The European Union and China signed a deal on Monday to protect both of the bloc’s exported food and drinks items, ranging from feta cheese to Pixian bean paste, before they discuss trade, climate change and human rights during an online summit.
The two sides will both respect the names of 100 European regional food designations and 100 Chinese equivalents, meaning that for example, China will only allow the word ‘champagne’ to be used on sparkling wine from the French region that has that name.
This deal will involve food and drinks such as cava, Irish whisky, feta cheese and prosciutto di Parma, as well as China’s Pixian bean paste, Anji white tea and Panjin rice.
During 2019, China was the third-largest destination for EU agricultural and food products, totalling a staggering €14.5 billion.
This deal is a trade coup for Europe, not allowing United States, Australian and New Zealand producers to be able to use the protected names on their exports to China, yet there is a transition period for some of the cheeses in question.
Chinese President Xi Jinping and German Chancellor Angela Merkel and the EU’s chief executive and chairman will later on discuss other taxing topics during a summit that was previously set to be held in the Leipzig with all EU leaders present.

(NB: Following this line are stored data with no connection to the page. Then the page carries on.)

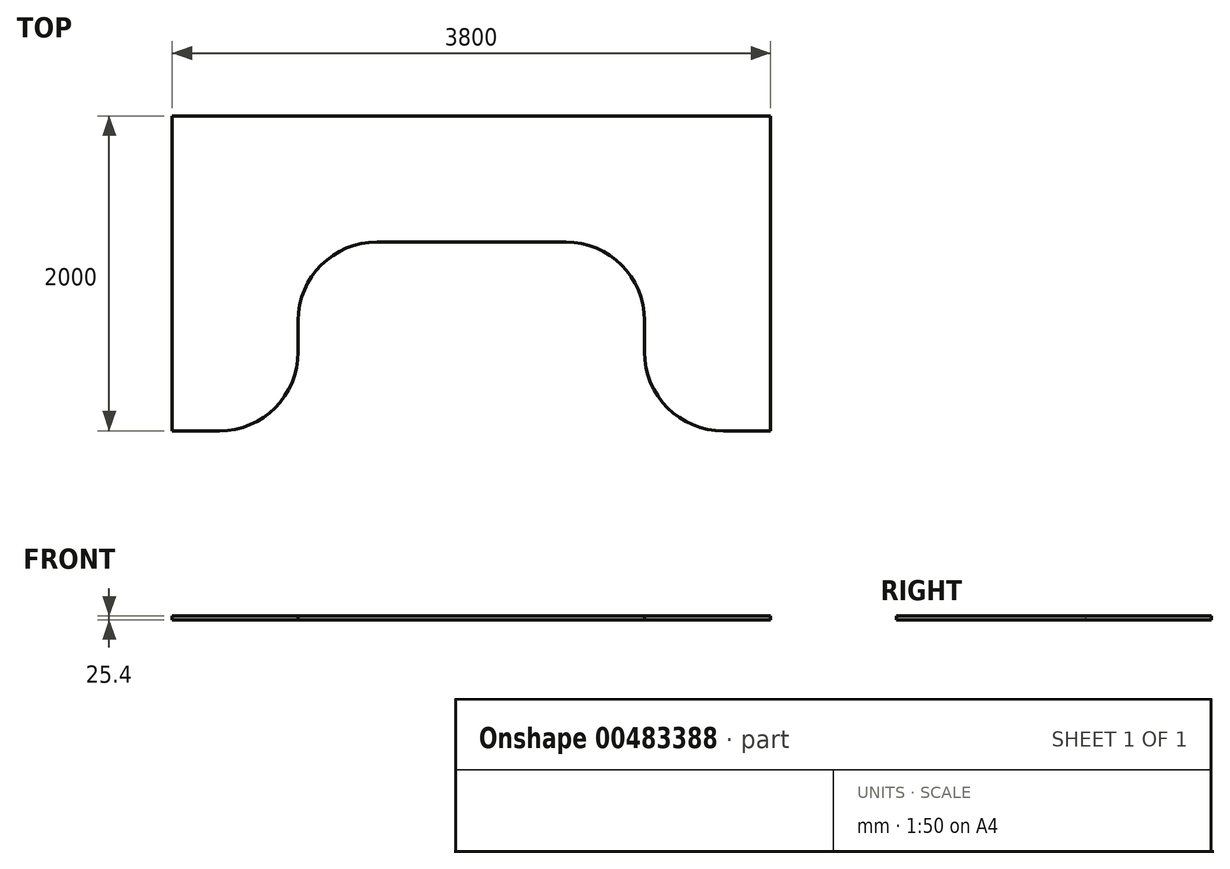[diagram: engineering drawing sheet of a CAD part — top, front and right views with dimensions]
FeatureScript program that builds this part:
annotation { "Feature Type Name" : "Feature", "Feature Type Description" : "" }
export const myFeature = defineFeature(function(context is Context, id is Id, definition is map)
    precondition{}
    {
        {
            var Q0;
            Q0=qCreatedBy(makeId("Top.planeOp"),FACE);
            var sketch = newSketch(context, id + "F0", { "sketchPlane" : qUnion([Q0])});
            skLineSegment(sketch, "E0", {"start": v(0, 0) * mm, "end": v(-3800, 0) * mm});
            skLineSegment(sketch, "E1", {"start": v(0, 0) * mm, "end": v(0, -2000) * mm});
            skLineSegment(sketch, "E2", {"start": v(-3800, 0) * mm, "end": v(-3800, -2000) * mm});
            skLineSegment(sketch, "E3", {"start": v(-3800, -2000) * mm, "end": v(-3500, -2000) * mm});
            skLineSegment(sketch, "E4", {"start": v(0, -2000) * mm, "end": v(-300, -2000) * mm});
            skLineSegment(sketch, "E5", {"start": v(-800, -1500) * mm, "end": v(-800, -1300) * mm});
            skLineSegment(sketch, "E6", {"start": v(-3000, -1500) * mm, "end": v(-3000, -1300) * mm});
            skLineSegment(sketch, "E7", {"start": v(-1300, -800) * mm, "end": v(-2500, -800) * mm});
            skPoint(sketch, "E8.visualSharp", {"position": v(-3000, -2000) * mm});
            skArc(sketch, "E8.filletArc", {"start": v(-3006.35, -2000) * mm, "mid": v(-3001.86, -1998.14) * mm, "end": v(-3000, -1993.65) * mm});
            skArc(sketch, "E9.filletArc", {"start": v(-3500, -2000) * mm, "mid": v(-3146.45, -1853.55) * mm, "end": v(-3000, -1500) * mm});
            skPoint(sketch, "E10.visualSharp", {"position": v(-3000, -800) * mm});
            skArc(sketch, "E10.filletArc", {"start": v(-2500, -800) * mm, "mid": v(-2853.55, -946.45) * mm, "end": v(-3000, -1300) * mm});
            skPoint(sketch, "E11.visualSharp", {"position": v(-800, -800) * mm});
            skArc(sketch, "E11.filletArc", {"start": v(-800, -1300) * mm, "mid": v(-946.45, -946.45) * mm, "end": v(-1300, -800) * mm});
            skPoint(sketch, "E12.visualSharp", {"position": v(-800, -2000) * mm});
            skArc(sketch, "E12.filletArc", {"start": v(-800, -1500) * mm, "mid": v(-653.55, -1853.55) * mm, "end": v(-300, -2000) * mm});
            skSolve(sketch);
        }
        {
            var Q0;
            Q0=makeQuery(id+"F0.imprint","IMPRINT",FACE,{"disambiguationData":[TD([[makeQuery(id+"F0.imprint","IMPRINT",EDGE,{"derivedFrom":sQuery(id+"F0.wireOp",EDGE,"E0")}),1.0]])]});
            extrude(context, id + "F1", {"entities" : qUnion([Q0]), "depth" : 25.4 * mm});
        }
    });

The summit will take place online instead.
European attitudes towards China have worsened due to the COVID-19 pandemic, with many scientists believing that the virus originated in China, and also because of the new security law imposed on Hong Kong that the West claims restricts basic human rights on privacy.
The EU has also demanded stronger commitments on climate change from China, with the country being the world’s top polluter.
The two sides are also struggling to seal an investment agreement by the end of 2020, which will give Europe even greater access to the Chinese market whilst also preventing the EU from increasing trade defences.